> SOURCE:
In addition, you will need to specify your camera parameters such as focal length, if your parameters differ from default values.

$ python -m deepvog --fit /PATH/video_fit.mp4 /PATH/eyeball_model.json --flen 12 --vid-shape 240,320 --sensor 3.6,4.8 --batchsize 32 --gpu 0

Use DeepVOG as python module

For more flexibility, you may import the module directly in python.

Run the script demo.py, which will fit a model and infer the gaze from demo/demo.mp4.

import deepvog

# Load our pre-trained network
model = deepvog.load_DeepVOG()

# Initialize the class. It requires information of your camera's focal length and sensor size, which should be available in product manual.
inferer = deepvog.GazeInferer(model, focal_length=12, video_shape=(240, 360), sensor_size=(3.6, 4.2)) 

# Fit an eyeball model from "demo.mp4". The model will be stored as the "inferer" instance's attribute.
input_video = 'demo/demo_video_subsampled.mp4'
inferer.process(input_video, mode="Fit", batch_size=2, ransac=ransac)


# After fitting, infer gaze from "demo.mp4" and output the results into "demo_result.csv"
inferer.process(input_video, mode="Infer", 
                output_record_path="demo/demo_output_results.csv", 
                output_video_path="demo/demo_output_video.mp4", batch_size=2)


# You may save the eyeball model to "demo_model.json" for subsequent gaze inference
eye_ball_model_path = "demo/fitted_eyeball_model.json"
inferer.save_eyeball_model(eye_ball_model_path) 

# By loading the eyeball model, you don't need to fit the model again, and can infer the gaze by calling inferer.process(mode='infer') directly.
inferer.load_eyeball_model(eye_ball_model_path) 

Documentations

Please refer to doc/documentation.md for the CLI documentation and the required CSV table format. Alternatively, you can also type $ python -m deepvog -h for usage examples.

Demo code

Demo video is located at demo. After installing DeepVOG, you can move to that directory and run the following commands:

$ python -m deepvog --fit ./demo.mp4 ./demo_eyeball_model.json -v ./demo_visualization_fitting.mp4 -m -b 256

$ python -m deepvog --infer ./demo.mp4 ./demo_eyeball_model.json ./demo_gaze_results.csv -b 32 -v ./demo_visualization_inference.mp4 -m

The -v argument draws the visualization of fitted ellipse and gaze vector to a designated video. The -m argument draws the segmented heatmap of pupil side by side. The -b argument controls the batch size. For more details of arguments, see doc/documentation.md.

In the results, you should be able to see the visualization in the generated video "demo_visualization_inference.mp4", as shown below.

In addtion, you can also test out the --table mode by:

$ python -m deepvog --table demo_table_mode.csv

Limitations

DeepVOG is intended for pupil segmentation and gaze estimation under the assumptions below:

  1. Video contains only single eye features (pupil, iris, eyebrows, eyelashes, eyelids...etc), for example the demo video. Videos with facial or body features may compromise its accuracy.
  2. DeepVOG was intended for eye video recorded by head-mounted camera. Hence, It assumes fixed relative position of the eye with respect to the camera.

For more detailed discussion of the underlying assumptions of DeepVOG, please refer to the paper.

> DATASET RECORDS:
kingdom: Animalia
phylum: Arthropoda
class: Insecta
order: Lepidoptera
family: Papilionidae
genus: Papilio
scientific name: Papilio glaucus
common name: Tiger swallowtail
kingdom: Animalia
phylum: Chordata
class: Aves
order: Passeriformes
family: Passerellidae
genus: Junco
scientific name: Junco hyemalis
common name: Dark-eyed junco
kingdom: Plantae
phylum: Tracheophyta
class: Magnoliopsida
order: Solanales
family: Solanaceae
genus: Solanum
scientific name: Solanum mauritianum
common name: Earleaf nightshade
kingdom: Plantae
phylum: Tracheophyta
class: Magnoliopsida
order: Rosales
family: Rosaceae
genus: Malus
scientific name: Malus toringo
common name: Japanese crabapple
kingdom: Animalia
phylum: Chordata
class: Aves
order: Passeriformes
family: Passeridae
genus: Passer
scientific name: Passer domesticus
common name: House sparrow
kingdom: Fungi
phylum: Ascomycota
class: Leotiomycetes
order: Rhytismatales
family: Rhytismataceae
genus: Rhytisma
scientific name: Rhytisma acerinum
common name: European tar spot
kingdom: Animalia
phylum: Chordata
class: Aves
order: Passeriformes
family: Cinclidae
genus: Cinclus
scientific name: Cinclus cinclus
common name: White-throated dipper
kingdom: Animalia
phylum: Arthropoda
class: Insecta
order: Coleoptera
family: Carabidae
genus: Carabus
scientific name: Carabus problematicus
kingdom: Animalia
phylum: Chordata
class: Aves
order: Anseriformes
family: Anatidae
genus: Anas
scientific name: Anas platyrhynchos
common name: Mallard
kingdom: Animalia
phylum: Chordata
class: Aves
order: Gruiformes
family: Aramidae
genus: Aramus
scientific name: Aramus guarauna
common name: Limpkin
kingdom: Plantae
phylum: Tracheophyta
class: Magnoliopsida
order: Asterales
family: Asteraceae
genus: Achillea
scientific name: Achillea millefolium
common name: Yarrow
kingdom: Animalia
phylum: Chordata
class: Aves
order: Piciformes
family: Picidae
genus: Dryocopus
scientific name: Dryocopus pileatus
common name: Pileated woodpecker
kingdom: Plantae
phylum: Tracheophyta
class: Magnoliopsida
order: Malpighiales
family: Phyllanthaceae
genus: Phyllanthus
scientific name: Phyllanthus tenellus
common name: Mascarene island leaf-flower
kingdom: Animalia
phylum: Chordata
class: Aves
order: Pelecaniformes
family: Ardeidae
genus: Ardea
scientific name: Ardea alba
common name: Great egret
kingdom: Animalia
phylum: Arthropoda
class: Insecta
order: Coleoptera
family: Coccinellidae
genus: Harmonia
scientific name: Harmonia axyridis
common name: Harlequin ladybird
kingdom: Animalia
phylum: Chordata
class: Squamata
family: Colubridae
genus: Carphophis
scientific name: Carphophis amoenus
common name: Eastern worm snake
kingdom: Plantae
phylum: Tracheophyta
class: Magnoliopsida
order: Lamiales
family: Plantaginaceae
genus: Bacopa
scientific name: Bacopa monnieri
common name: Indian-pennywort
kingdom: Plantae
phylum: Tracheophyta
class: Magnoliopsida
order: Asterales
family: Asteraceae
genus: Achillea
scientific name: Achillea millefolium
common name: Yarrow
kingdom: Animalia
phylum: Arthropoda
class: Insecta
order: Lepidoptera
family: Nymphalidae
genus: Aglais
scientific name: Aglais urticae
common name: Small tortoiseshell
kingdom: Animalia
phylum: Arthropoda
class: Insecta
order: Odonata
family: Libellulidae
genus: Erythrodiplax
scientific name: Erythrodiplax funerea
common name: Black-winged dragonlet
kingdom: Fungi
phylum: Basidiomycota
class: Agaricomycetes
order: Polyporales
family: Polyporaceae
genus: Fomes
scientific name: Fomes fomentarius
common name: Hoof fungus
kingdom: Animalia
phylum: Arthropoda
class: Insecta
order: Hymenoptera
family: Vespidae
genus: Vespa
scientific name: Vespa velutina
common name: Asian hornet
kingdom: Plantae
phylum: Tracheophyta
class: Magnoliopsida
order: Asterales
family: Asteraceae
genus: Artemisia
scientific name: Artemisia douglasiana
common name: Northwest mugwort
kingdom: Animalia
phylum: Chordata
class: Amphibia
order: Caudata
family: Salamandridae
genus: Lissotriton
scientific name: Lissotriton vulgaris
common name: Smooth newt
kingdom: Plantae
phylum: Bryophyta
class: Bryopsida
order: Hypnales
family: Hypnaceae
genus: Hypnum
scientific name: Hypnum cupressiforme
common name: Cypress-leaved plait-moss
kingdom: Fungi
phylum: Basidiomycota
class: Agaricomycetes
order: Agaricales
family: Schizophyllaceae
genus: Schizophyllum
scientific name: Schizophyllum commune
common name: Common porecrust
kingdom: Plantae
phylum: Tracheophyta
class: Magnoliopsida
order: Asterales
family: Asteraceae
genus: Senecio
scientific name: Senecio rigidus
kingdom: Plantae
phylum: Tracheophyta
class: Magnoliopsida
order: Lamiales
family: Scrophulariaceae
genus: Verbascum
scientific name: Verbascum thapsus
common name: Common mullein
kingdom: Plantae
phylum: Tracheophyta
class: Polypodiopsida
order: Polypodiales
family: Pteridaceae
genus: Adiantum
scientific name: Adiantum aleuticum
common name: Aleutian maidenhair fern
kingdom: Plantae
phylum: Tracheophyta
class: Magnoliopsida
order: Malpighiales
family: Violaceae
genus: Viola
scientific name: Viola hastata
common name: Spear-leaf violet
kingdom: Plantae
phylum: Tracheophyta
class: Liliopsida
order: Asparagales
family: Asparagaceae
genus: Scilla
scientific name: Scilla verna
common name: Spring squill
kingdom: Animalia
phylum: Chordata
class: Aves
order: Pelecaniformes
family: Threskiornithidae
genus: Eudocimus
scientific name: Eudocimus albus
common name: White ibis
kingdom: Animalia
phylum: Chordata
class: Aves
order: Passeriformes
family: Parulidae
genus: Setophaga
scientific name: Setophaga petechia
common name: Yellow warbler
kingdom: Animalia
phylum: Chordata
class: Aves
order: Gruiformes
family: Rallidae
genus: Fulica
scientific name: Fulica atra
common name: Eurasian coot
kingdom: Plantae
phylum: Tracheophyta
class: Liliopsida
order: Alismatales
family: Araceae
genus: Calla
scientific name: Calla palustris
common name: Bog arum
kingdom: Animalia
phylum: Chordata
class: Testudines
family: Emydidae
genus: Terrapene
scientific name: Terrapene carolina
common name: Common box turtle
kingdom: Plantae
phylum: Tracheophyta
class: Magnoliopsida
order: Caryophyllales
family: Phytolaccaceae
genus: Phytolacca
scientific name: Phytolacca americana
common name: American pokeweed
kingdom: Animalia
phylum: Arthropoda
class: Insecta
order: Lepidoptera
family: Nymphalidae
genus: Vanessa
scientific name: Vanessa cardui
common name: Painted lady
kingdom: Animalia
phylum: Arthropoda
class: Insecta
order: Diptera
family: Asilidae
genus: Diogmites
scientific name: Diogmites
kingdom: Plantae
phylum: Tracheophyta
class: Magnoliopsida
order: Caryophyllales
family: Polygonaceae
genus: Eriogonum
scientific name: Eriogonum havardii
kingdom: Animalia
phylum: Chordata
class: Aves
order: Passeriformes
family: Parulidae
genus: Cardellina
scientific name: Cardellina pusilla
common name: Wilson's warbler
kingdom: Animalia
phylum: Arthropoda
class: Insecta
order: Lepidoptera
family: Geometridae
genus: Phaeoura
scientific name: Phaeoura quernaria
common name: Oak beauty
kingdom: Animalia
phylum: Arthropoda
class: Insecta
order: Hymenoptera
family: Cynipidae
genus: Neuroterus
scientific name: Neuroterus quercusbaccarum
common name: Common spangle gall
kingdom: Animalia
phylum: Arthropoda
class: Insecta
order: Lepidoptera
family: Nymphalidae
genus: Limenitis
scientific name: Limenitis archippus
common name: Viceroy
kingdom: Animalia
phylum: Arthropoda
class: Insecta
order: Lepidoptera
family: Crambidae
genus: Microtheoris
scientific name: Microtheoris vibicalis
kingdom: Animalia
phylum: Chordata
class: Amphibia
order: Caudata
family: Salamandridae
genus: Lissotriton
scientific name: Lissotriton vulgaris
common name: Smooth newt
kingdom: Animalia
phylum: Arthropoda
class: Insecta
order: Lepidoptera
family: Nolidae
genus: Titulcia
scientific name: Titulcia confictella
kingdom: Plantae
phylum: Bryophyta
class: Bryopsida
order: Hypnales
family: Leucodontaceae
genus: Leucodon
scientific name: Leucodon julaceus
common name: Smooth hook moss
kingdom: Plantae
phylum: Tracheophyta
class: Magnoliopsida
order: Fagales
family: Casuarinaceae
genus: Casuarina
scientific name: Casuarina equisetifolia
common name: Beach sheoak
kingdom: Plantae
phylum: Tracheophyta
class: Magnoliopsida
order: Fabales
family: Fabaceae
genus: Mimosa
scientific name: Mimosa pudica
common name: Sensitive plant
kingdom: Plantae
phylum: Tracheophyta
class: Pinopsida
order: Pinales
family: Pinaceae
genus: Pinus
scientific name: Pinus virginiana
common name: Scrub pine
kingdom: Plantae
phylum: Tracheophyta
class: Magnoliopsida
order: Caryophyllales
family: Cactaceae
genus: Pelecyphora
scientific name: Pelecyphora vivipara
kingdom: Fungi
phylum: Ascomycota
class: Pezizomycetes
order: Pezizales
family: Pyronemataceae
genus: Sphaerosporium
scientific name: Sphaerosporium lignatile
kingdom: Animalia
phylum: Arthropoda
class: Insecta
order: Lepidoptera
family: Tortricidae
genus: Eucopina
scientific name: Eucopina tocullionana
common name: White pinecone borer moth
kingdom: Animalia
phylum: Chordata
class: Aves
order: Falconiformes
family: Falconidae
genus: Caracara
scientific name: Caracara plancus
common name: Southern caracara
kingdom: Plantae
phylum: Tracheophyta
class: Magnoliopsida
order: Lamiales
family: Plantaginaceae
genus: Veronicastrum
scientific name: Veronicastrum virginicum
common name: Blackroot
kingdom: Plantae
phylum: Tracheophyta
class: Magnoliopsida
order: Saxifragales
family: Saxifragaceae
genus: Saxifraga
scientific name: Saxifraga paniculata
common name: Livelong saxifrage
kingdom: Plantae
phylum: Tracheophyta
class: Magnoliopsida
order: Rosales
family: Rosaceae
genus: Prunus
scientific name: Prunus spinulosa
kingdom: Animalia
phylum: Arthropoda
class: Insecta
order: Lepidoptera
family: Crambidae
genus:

> TASK LIST:
[1] Reproduce the stretch of the DeepVOG instructions from "# After fitting, infer" through "calling inferer.process(mode='infer') directly.", substituting "eye direction" for each "gaze".
[2] Answer these questions from the DeepVOG instructions.
(a) What focal length is given to the GazeInferer class in the Python module code?
(b) What does the -m argument draw?
(c) What kind of camera was DeepVOG intended for?
The items have no role here and can be left aside.

> EXPECTED OUTPUTS:
[1]
# After fitting, infer eye direction from "demo.mp4" and output the results into "demo_result.csv"
inferer.process(input_video, mode="Infer", 
                output_record_path="demo/demo_output_results.csv", 
                output_video_path="demo/demo_output_video.mp4", batch_size=2)


# You may save the eyeball model to "demo_model.json" for subsequent eye direction inference
eye_ball_model_path = "demo/fitted_eyeball_model.json"
inferer.save_eyeball_model(eye_ball_model_path) 

# By loading the eyeball model, you don't need to fit the model again, and can infer the eye direction by calling inferer.process(mode='infer') directly.

[2]
(a) 12
(b) The segmented heatmap of the pupil, side by side
(c) A head-mounted camera